From the records below, transcribe exactly the lines that begin at the line with "thumb tip: (182, 288)" and end at the line with "index pip: (303, 187)", both included.

Top of Data supplied

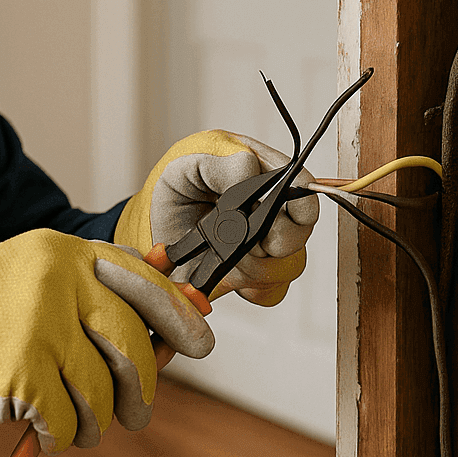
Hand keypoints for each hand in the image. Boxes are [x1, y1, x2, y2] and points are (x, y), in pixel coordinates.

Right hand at [0, 228, 213, 454]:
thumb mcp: (41, 274)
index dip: (177, 313)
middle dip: (142, 386)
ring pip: (102, 391)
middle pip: (132, 342)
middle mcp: (57, 283)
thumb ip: (101, 280)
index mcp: (65, 254)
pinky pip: (67, 420)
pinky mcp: (22, 375)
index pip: (142, 281)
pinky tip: (48, 434)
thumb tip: (182, 288)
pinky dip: (62, 437)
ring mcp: (39, 329)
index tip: (200, 342)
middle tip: (139, 412)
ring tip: (82, 427)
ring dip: (97, 421)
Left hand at [114, 130, 319, 305]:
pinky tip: (224, 275)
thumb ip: (219, 164)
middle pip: (299, 232)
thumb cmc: (176, 185)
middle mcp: (271, 209)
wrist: (154, 224)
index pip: (303, 187)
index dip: (301, 203)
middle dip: (275, 241)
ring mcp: (265, 244)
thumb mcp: (187, 165)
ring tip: (221, 251)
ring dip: (253, 264)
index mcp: (262, 172)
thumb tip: (250, 168)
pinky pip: (270, 292)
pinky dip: (246, 288)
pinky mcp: (254, 274)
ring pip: (286, 266)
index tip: (285, 215)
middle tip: (245, 238)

Bottom of Data supplied

Answer area:
thumb tip: (182, 288)
pinky dip: (62, 437)
ring mcp: (39, 329)
index tip: (200, 342)
middle tip: (139, 412)
ring tip: (82, 427)
ring dip: (97, 421)
Left hand at [114, 130, 319, 305]:
pinky tip: (224, 275)
thumb ip: (219, 164)
middle pip: (299, 232)
thumb cmc: (176, 185)
middle mcp: (271, 209)
wrist: (154, 224)
index pip: (303, 187)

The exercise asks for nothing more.